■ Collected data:

*** Block opens ***

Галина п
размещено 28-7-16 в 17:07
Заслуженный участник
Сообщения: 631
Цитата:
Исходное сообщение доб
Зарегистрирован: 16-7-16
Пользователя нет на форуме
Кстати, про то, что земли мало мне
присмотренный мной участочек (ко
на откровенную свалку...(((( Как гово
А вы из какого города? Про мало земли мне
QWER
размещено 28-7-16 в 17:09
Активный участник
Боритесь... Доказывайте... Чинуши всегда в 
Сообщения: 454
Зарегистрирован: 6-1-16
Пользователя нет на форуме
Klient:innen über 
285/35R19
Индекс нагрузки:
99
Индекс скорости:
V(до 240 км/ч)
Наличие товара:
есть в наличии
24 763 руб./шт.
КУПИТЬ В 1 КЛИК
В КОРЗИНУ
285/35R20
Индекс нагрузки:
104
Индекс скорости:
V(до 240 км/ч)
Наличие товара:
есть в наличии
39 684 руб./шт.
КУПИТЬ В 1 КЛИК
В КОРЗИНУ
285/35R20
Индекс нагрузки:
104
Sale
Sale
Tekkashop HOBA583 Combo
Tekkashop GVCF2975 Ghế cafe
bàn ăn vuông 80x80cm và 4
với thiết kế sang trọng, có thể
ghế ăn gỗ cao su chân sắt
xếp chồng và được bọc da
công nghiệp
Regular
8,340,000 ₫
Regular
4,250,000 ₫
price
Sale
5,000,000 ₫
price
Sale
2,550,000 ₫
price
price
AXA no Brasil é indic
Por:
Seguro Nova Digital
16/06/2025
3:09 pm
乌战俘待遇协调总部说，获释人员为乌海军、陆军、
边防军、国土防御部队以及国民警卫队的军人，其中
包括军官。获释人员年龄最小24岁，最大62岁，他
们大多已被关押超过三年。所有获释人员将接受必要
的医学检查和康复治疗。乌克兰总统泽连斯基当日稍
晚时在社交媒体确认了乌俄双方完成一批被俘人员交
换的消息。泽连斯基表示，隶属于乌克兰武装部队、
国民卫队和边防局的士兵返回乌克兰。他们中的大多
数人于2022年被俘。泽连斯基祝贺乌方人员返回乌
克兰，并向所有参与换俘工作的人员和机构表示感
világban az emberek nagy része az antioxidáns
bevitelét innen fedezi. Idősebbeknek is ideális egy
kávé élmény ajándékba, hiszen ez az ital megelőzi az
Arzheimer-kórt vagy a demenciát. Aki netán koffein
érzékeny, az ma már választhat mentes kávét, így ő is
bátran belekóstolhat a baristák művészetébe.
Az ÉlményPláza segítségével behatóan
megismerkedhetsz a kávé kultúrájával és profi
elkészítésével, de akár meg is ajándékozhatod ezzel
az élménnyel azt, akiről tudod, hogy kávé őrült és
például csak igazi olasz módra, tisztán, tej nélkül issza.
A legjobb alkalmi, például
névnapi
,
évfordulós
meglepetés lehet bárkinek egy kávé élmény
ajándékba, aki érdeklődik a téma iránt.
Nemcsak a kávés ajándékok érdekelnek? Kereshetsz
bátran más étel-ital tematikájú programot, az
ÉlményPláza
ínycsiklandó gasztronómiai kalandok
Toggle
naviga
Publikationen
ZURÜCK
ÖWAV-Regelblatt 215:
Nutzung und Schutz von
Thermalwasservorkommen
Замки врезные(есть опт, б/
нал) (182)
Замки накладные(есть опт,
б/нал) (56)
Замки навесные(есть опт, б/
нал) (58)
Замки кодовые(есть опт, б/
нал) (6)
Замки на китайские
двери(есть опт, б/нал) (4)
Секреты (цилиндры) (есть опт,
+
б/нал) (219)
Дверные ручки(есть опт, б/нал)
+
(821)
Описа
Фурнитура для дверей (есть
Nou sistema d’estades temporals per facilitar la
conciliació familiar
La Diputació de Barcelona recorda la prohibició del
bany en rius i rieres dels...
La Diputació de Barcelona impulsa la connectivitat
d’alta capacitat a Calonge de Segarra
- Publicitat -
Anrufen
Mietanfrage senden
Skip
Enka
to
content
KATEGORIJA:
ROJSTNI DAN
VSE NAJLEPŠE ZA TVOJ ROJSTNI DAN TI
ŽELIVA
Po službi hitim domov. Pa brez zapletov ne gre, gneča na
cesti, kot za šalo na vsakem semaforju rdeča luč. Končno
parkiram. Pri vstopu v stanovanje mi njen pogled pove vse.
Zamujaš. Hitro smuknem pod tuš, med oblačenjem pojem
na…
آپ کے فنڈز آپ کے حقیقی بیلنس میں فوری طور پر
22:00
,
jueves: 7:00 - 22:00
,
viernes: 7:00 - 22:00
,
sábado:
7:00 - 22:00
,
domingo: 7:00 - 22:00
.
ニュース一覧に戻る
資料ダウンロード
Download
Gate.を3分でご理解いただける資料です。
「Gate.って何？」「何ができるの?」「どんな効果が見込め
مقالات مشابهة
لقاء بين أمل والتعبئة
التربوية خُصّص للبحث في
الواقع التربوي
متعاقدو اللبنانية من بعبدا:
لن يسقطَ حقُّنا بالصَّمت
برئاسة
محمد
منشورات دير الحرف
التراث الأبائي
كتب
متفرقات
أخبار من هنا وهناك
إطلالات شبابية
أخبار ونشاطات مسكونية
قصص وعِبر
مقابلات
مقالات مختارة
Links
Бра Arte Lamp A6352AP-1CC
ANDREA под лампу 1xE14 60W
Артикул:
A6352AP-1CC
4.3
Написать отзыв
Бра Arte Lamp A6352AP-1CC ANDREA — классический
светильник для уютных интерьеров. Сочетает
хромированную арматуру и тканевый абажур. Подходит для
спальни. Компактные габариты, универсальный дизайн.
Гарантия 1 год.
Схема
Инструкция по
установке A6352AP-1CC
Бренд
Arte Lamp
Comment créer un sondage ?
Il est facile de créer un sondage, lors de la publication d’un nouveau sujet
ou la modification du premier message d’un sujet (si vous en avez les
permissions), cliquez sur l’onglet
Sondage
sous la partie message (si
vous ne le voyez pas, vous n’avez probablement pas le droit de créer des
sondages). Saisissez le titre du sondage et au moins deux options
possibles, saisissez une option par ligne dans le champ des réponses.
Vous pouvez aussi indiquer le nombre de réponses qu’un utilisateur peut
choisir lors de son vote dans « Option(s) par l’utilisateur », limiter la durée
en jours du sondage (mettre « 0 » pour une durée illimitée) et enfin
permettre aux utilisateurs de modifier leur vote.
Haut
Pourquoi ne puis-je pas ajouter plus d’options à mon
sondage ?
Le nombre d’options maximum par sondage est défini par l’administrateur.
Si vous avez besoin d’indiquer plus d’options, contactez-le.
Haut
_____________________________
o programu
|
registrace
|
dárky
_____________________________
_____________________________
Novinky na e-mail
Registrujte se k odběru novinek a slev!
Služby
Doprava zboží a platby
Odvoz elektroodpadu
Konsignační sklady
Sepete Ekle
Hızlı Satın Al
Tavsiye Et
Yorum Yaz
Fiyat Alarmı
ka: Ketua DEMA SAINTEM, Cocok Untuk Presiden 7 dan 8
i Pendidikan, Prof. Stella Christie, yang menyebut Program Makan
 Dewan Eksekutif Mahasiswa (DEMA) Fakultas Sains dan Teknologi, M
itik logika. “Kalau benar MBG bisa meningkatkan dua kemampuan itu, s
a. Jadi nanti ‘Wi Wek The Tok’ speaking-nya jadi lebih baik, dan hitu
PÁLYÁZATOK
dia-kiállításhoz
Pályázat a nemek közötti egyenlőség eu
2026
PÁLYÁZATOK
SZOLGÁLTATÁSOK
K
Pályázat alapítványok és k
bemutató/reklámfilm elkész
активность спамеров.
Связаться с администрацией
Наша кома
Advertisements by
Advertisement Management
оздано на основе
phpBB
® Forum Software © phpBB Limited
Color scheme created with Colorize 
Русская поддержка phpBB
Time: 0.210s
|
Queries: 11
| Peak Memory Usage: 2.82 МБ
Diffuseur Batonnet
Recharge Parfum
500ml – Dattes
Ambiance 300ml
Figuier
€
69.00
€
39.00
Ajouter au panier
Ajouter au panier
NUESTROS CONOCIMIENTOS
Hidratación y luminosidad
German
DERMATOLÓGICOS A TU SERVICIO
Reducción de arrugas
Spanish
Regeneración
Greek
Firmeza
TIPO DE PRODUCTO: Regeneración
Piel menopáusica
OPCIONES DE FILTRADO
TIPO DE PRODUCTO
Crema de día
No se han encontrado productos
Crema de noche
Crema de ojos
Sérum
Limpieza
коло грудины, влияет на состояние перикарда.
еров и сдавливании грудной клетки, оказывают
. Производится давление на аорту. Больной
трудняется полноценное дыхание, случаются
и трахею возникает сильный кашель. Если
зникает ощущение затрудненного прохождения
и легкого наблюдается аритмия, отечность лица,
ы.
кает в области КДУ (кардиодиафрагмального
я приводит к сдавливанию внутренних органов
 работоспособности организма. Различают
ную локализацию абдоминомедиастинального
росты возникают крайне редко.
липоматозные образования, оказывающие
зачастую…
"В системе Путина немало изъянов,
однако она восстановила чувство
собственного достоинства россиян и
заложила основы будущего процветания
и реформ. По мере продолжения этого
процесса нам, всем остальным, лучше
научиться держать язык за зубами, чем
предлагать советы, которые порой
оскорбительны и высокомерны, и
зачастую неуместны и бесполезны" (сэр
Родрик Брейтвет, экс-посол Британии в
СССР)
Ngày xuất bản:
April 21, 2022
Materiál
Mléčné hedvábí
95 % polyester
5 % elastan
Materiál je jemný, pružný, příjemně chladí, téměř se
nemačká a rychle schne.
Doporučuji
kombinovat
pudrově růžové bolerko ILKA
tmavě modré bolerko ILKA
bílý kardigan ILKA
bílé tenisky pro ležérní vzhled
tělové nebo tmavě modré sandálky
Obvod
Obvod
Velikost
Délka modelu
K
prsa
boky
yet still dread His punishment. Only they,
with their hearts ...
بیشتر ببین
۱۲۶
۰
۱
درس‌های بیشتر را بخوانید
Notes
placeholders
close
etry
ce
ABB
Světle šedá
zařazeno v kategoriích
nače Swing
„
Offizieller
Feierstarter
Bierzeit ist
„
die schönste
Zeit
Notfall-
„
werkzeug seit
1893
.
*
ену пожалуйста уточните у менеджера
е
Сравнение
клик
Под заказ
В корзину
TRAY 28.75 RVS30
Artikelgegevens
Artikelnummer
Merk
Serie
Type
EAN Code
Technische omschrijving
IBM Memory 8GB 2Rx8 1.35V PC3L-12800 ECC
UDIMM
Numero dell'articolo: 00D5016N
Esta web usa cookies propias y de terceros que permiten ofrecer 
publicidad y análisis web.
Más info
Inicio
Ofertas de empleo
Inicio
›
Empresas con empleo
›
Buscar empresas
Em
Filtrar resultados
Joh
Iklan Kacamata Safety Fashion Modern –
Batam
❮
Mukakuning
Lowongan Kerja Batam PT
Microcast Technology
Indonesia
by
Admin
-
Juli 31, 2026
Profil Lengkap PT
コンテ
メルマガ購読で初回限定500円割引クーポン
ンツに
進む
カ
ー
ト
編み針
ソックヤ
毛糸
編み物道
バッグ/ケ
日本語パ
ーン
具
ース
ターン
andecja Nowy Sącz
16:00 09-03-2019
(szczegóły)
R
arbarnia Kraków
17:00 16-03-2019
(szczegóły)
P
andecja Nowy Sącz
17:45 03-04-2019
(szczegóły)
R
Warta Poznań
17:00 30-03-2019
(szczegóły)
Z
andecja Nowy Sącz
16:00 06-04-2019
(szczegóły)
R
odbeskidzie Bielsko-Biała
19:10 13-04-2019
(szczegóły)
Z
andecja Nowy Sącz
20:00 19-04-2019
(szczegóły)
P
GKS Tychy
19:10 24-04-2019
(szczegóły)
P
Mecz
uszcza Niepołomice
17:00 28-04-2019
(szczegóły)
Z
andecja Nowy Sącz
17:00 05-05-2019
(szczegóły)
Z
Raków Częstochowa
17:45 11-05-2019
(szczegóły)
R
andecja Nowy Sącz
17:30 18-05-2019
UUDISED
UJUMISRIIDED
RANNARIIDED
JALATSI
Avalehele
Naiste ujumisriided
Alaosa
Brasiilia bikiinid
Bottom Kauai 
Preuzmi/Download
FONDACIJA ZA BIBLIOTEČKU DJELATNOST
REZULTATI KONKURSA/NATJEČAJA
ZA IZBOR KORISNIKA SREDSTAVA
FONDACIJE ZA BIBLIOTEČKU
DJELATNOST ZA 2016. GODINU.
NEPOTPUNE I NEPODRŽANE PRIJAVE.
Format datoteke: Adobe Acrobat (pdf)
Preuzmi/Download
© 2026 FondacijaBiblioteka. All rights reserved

*** Block closes ***

■ Problem details: Repeat word for word the part of the listing that opens with its first line and closes with the line containing "на откровенную свалку...(((( Как гово", including both of those lines.

■ Solution for this task:
Галина п
размещено 28-7-16 в 17:07
Заслуженный участник
Сообщения: 631
Цитата:
Исходное сообщение доб
Зарегистрирован: 16-7-16
Пользователя нет на форуме
Кстати, про то, что земли мало мне
присмотренный мной участочек (ко
на откровенную свалку...(((( Как гово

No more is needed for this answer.